The Pittsburgh story fundamentally reflects Taylor’s advice.  “Thinking like a system” enabled Pittsburgh leaders to take a long and broad view of the regional economy, including identifying and cultivating distinctive innovative assets and core regional competencies; investing in education, workforce development, and talent attraction; and creating quality places by maximizing historical downtowns, distinctive neighborhoods, and, in Pittsburgh’s case, a confluence of rivers and a unique topography.

“Acting like an entrepreneur” enabled Pittsburgh’s leaders to make sizable, strategic bets on next generation technologies that were, at the time, untested, unproven and little understood.  Like individual entrepreneurs, they showed a penchant for tenacity, passion, flexibility and the ability to tolerate risk.  They were structured enough to set a strong, stable institutional foundation for innovation and agile enough to move quickly to leverage market and demographic dynamics.  They also exhibited a culture of “positive reinforcement,” celebrating individual and collective wins and striving to build an ecosystem rather than an ego-system.

Both sides of Taylor’s advice are crucial: without a system view, cities pursue a reckless course to be the next Silicon Valley; without the spirit of an entrepreneur, even cities with a solid economic foundation can be left behind in the modern economy.

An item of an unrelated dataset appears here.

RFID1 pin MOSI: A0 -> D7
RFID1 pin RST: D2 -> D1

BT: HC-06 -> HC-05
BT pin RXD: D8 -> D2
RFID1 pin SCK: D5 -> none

As the U.K. imagines a future in the aftermath of Brexit, the Pittsburgh story offers a roadmap for rejuvenating great Victorian cities like Birmingham, Liverpool, Manchester and Sheffield.  National policies and resources obviously matter to set the platform for innovative and inclusive growth.  But Pittsburgh demonstrates that local organized leadership can elevate the distinctive assets of a place in ways that transcend the confines of the past, building linkages throughout the national and global economy.  It represents the triumph of the public, private, and civic sectors working consistently in tandem, of communities recognizing and leveraging their own special assets, and of places perfecting a culture of collaborative action.

Pittsburgh, in short, reflects the new, networked urban order that will define the 21st century as much as large, compartmentalized central governments defined the 20th.